When we start to see the beauty in people's differences, life in general seems a lot more beautiful — and easier. It's okay that your friend does things you would never EVER do, but the judgment we put on each other just closes all of our minds, blinds us to so many things and makes life much more difficult.

5. Set in your ways

Why do you take the route you take to work? When you take it, do you see it and what's around you or do you just end up at the destination and not really remember getting there? Do you actually want to be doing what you're doing, and do you like how you're doing it?

Though it's intimidating to face, you don't have to do anything, and you don't have to do anything in any specific way. Up through college, we are given directions and answers. We are told what we are supposed to be doing and to have goals in sight.

It is easy to feel stuck after this point because there are no longer directions or answers for what to do next; it becomes difficult to make the next move. You don’t have to feel that way. You don’t have to be unhappy in work, in your relationships, where you are or what you’re doing.

If you're working to save money for your “real dream,” are you really working because you're afraid to make an actual leap? Can you make that money in a job closer to what you want to do, or in one that won't make you feel miserable?

Stop doing what you think you’re supposed to be doing and think about what you really want to do in each moment. You hold the power to eliminate the fear of regret because you know that with each action you take, you consciously want in that moment.

Even with smaller, daily frustrations, there is often a solution you don’t want to see because you are stuck in your habits.

If you feel like you always do what your friends want you to do, pipe up and say what you want to do in the beginning.

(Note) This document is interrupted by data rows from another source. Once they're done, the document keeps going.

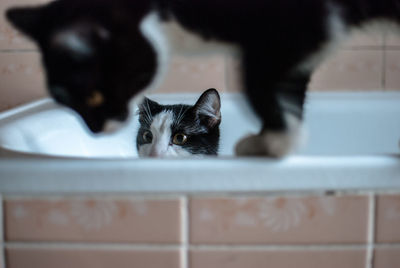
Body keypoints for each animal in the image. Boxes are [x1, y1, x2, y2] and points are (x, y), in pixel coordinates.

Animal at [6, 0, 400, 157]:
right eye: (146, 136)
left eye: (180, 137)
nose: (94, 130)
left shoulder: (289, 26)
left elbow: (265, 85)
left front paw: (273, 144)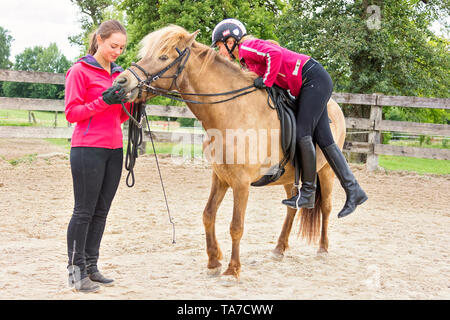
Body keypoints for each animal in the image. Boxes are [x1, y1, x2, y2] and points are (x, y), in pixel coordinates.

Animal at [114, 25, 346, 280]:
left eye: (163, 57)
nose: (122, 81)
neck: (231, 111)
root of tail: (335, 106)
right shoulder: (221, 177)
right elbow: (208, 215)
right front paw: (214, 260)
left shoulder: (241, 184)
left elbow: (236, 226)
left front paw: (233, 268)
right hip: (289, 177)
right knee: (291, 208)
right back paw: (279, 248)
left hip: (326, 171)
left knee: (326, 206)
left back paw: (323, 248)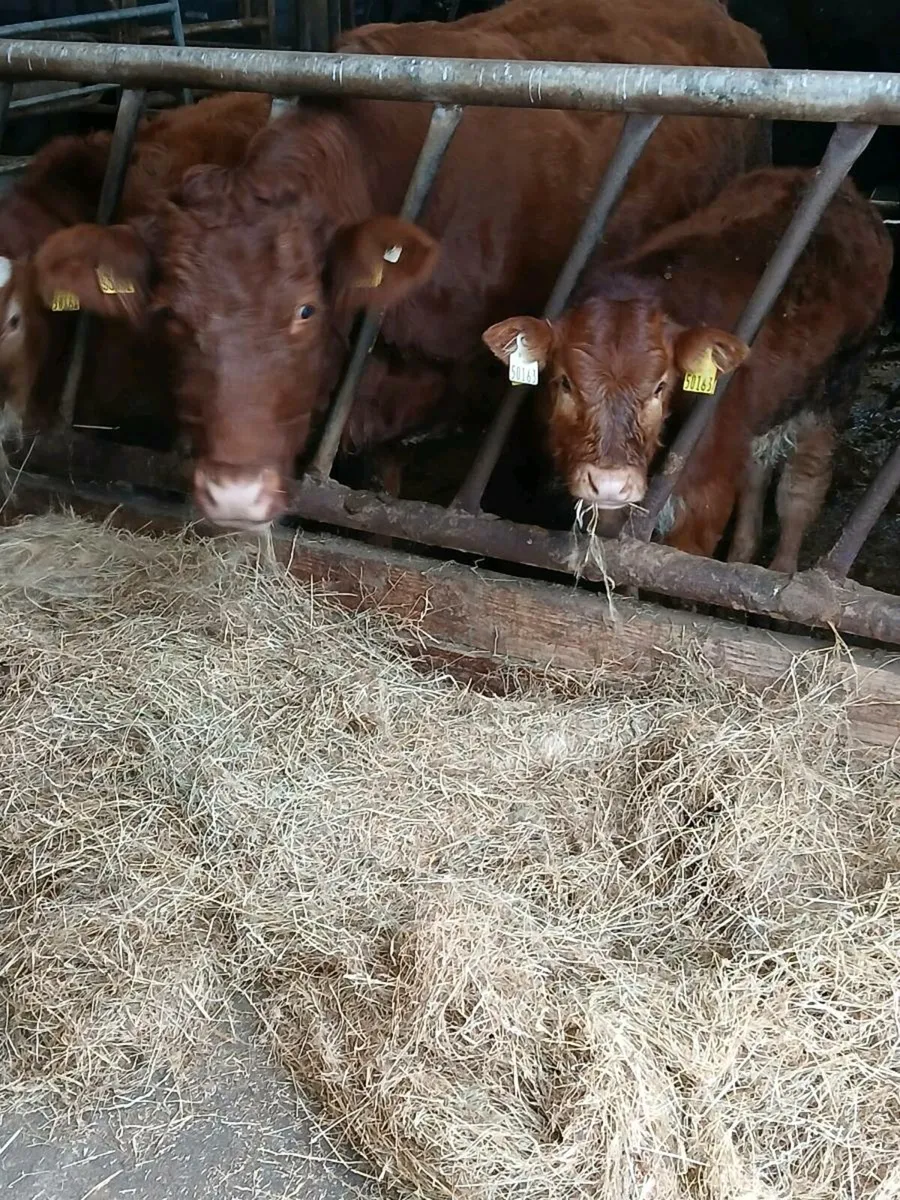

Or, put effort into actually setting up your plans. Pause when you are frustrated with any aspect of your life; take a step back and look at what you're doing.

6. You don't let go.

Sh*t happens. The worst thing you can do for yourself is not let go.

We do so many things that make our lives incredibly difficult, and they are in our control. There will also always be things that are not in our control. Look at the situation and realize that if it's not in your control, you cannot let it consume you.

If a bird poops on you on your way to work, will you let it ruin your day? Consider it.